Greenpeace wants oceans protected

A Greenpeace report, published to coincide with a U.N. meeting in Brazil on biodiversity, said that 40 percent of the world’s oceans should be placed in nature reserves.

Just 0.6 percent of the oceans are protected reserves at present, compared with 12 percent of the world’s land, according to U.N. data.

While that protection is put in place, trawling along the ocean bottom should be banned, Greenpeace said.

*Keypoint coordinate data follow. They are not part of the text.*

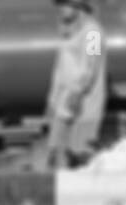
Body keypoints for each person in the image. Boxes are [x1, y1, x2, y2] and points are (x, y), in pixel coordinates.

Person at [46, 0, 108, 167]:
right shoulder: (68, 32)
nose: (59, 9)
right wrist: (53, 98)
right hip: (63, 105)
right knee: (56, 153)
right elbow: (61, 68)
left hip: (84, 106)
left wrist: (77, 93)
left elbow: (91, 66)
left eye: (63, 4)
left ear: (78, 5)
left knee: (79, 156)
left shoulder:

"An immediate U.N. moratorium on high seas bottom ?rawling is essential to stop the destruction of deep-sea life whilst a global network of marine reserves is established," professor Callum Roberts of York University said in a Greenpeace statement.

The U.N. meeting in Curitiba, Brazil, which lasts until the end of March, will discuss ways to expand protection both on land and at sea to slow the accelerating rate of extinction of animals and plants caused by human activities.

The meeting will discuss the principle of extending marine protection, but will not reach a formal agreement.

The United States is not a signatory to the Convention on Biological Diversity, an international conservation agreement signed by the 188 countries which are meeting in Brazil.

Greenpeace also urged better protection of forests, saying its satellite maps showed that intact forests covered less than 10 percent of the world’s land area, threatening thousands of species of animals and plants.